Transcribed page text
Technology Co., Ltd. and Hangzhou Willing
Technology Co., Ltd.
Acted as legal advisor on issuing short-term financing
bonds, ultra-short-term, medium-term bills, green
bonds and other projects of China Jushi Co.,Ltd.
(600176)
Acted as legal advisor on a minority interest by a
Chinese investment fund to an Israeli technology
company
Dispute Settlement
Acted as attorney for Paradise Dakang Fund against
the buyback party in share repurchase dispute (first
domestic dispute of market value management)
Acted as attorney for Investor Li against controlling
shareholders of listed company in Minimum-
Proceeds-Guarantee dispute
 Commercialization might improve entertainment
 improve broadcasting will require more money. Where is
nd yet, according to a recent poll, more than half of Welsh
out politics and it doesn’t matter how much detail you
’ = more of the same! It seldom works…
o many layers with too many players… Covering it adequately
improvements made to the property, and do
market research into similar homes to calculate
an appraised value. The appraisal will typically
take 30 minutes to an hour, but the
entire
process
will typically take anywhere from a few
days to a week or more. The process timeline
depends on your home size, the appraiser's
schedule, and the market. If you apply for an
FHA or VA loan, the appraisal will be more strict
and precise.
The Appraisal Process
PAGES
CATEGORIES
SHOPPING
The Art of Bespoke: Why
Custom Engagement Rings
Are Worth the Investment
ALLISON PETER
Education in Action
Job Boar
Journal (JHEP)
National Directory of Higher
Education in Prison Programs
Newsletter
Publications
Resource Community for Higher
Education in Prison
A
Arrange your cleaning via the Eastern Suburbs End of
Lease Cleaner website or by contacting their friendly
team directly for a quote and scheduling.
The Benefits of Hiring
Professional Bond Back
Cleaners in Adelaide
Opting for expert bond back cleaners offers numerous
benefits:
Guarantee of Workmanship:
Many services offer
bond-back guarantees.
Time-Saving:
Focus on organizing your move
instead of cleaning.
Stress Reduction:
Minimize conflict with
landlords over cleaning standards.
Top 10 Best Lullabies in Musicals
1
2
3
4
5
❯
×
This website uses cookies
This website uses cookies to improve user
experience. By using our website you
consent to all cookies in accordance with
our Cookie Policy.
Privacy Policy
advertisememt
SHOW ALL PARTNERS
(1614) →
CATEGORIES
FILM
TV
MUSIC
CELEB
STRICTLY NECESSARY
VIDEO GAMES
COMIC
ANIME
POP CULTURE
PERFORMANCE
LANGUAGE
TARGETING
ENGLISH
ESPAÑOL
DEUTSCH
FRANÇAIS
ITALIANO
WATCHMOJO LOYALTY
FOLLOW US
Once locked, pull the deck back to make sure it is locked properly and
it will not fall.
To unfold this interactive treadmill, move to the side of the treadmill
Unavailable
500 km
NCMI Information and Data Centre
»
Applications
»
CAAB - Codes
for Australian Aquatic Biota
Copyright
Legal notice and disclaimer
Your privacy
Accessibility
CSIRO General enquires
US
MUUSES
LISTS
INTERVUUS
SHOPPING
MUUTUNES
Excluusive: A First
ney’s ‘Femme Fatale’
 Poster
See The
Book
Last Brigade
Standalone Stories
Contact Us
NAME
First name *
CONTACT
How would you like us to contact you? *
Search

### Exercise objective
Swap "attorney" for "counsel" in everything from the start of the material down to the line containing "nd yet, according", and leave the rest of those lines unchanged.

### Expected answer
Technology Co., Ltd. and Hangzhou Willing
Technology Co., Ltd.
Acted as legal advisor on issuing short-term financing
bonds, ultra-short-term, medium-term bills, green
bonds and other projects of China Jushi Co.,Ltd.
(600176)
Acted as legal advisor on a minority interest by a
Chinese investment fund to an Israeli technology
company
Dispute Settlement
Acted as counsel for Paradise Dakang Fund against
the buyback party in share repurchase dispute (first
domestic dispute of market value management)
Acted as counsel for Investor Li against controlling
shareholders of listed company in Minimum-
Proceeds-Guarantee dispute
 Commercialization might improve entertainment
 improve broadcasting will require more money. Where is
nd yet, according to a recent poll, more than half of Welsh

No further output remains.